Jorgenson 's relieved of his duty and shipped back home on the next plane out. It's all for the best, Brad figures, but then Nate comes up to him after their first real training exercise and tells him there's going to be an embedded liberal dipshit reporter that's getting stuck with their platoon and that he'll be riding in Jorgenson's place.

Brad almost laughs. Here they are, the finest goddamn elite unit in all of the United States military, and they get stuck with a bullshit mission in tin can Humvees, and now he has to deal with a reporter in a seat that should have a trained US recon Marine.

"Sir—"

"I know, Brad. I wasn't thrilled either." Nate's lips are pulled tight, disapproving. "But this is an order straight from Godfather, and you're the only one I trust enough to keep this civilian alive."

Brad spits, closes his eyes.

He must be going soft already, because there's no feasible way he would ever agree to this under normal circumstances, but Nate asked him and he's quickly discovering that that's all it takes.

\--

Rolling Stone's not a complete fuckup.

He's not exactly golden either, but the men like him well enough and he wrote Beaver Hunt which pretty much makes him a rockstar. 

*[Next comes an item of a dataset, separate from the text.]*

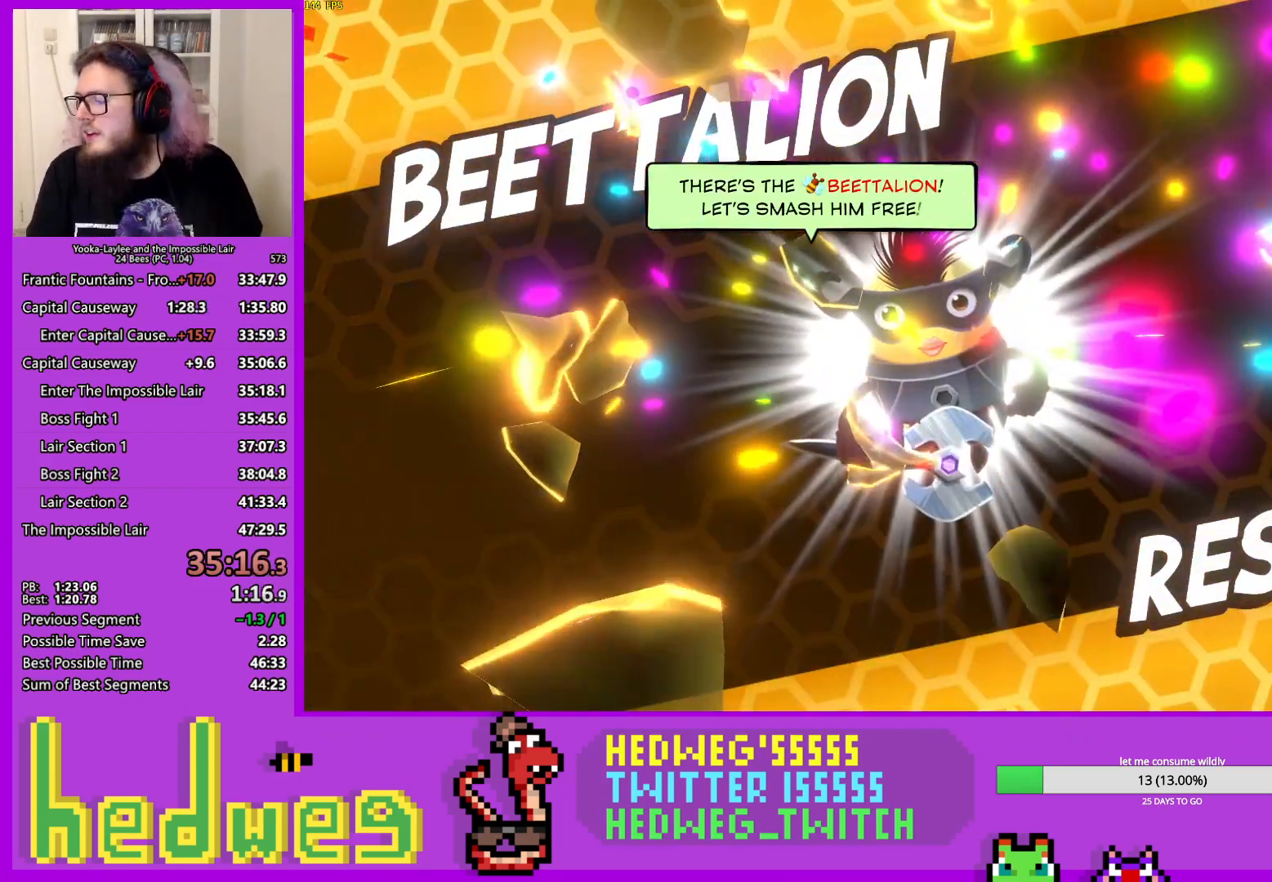
{"buttons": [], "left_stick": "center", "right_stick": "center", "events": []}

He spends most of the first day taking down names and ranks, asks how long they've been active, if they have wives or kids waiting for them back home. He writes down everything Ray says, which makes him talk more, and Brad tells them to shut the fuck up in a tone that has Ray's jaw snap shut and Rolling Stone's pen stop scratching.

\--

Nate tells them they're deploying the next day, right in the middle of a company wide pizza day.

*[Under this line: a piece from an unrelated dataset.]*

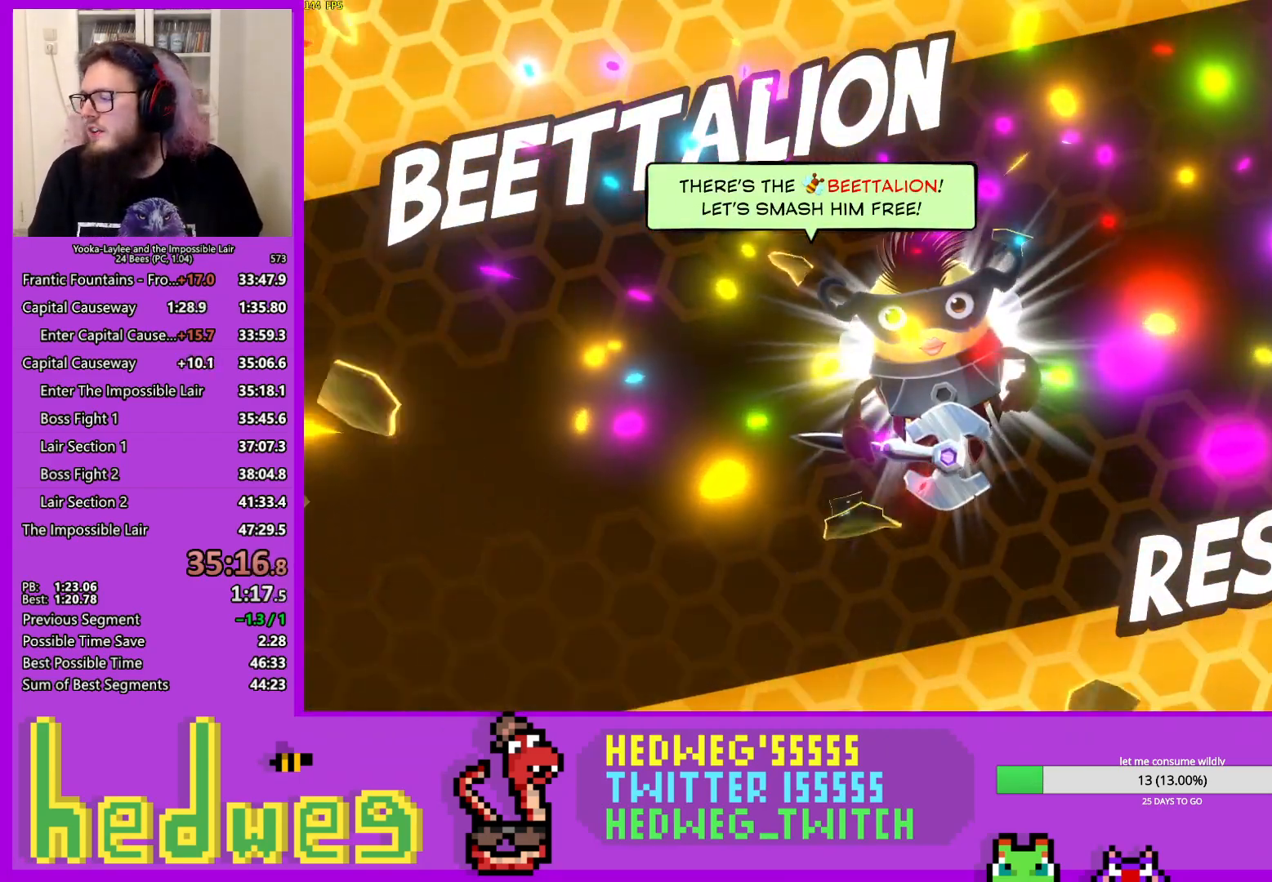
{"buttons": [], "left_stick": "center", "right_stick": "center", "events": []}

Brad pushes his box to the side, gets up and starts to make a list of all the shit they're going to need. Nothing he order's come in yet and the Humvee's still not working to full capacity. He tries to figure out how the hell he's supposed to maintain a four week night recon with a pack of triple A's Rolling Stone tossed at him with the Wal-Mart sticker still on the back. 

Go figure; the commie hypocrites at Wal-Mart, inadvertently powering today's military. 

Nate walks by and Brad tells him they should get sponsored, little yellow smiley faces stitched onto their uniforms. They'd be the best-supplied military in the whole world, rolling back prices while knocking down civilizations.

Nate laughs, tipped his head back and opens his mouth.

He's got cocksucker lips. 

Brad always noticed.

\--

Shit hits the fan even before they step off.

Ray burns off half his face, their MOPP suits might as well be flashing neon signs, they still don't have the batteries and supplies they need to last half a week, and they only have one translator for the whole battalion. 

Then their escort gets 86'd and Encino Man in all his retard glory doesn't utter a goddamn word about it. Nate's so pissed that even Captain America's paranoid bitch ramblings are beginning to make sense. 

"Personal feelings," he reminds Nate, hears the click in Nate's jaw.

\--

Encino Man fucks them.

He fucks them with his ineptitude and a roll of duct tape, has them missing the checkpoint and separated from the rest of their unit. They unfuck Encino Man's incompetence, but Brad's so irritated he comes close to crushing his NVGs in his fist. Rolling Stone's been scribbling away for the last fifteen klicks and Trombley's snoring from the backseat. 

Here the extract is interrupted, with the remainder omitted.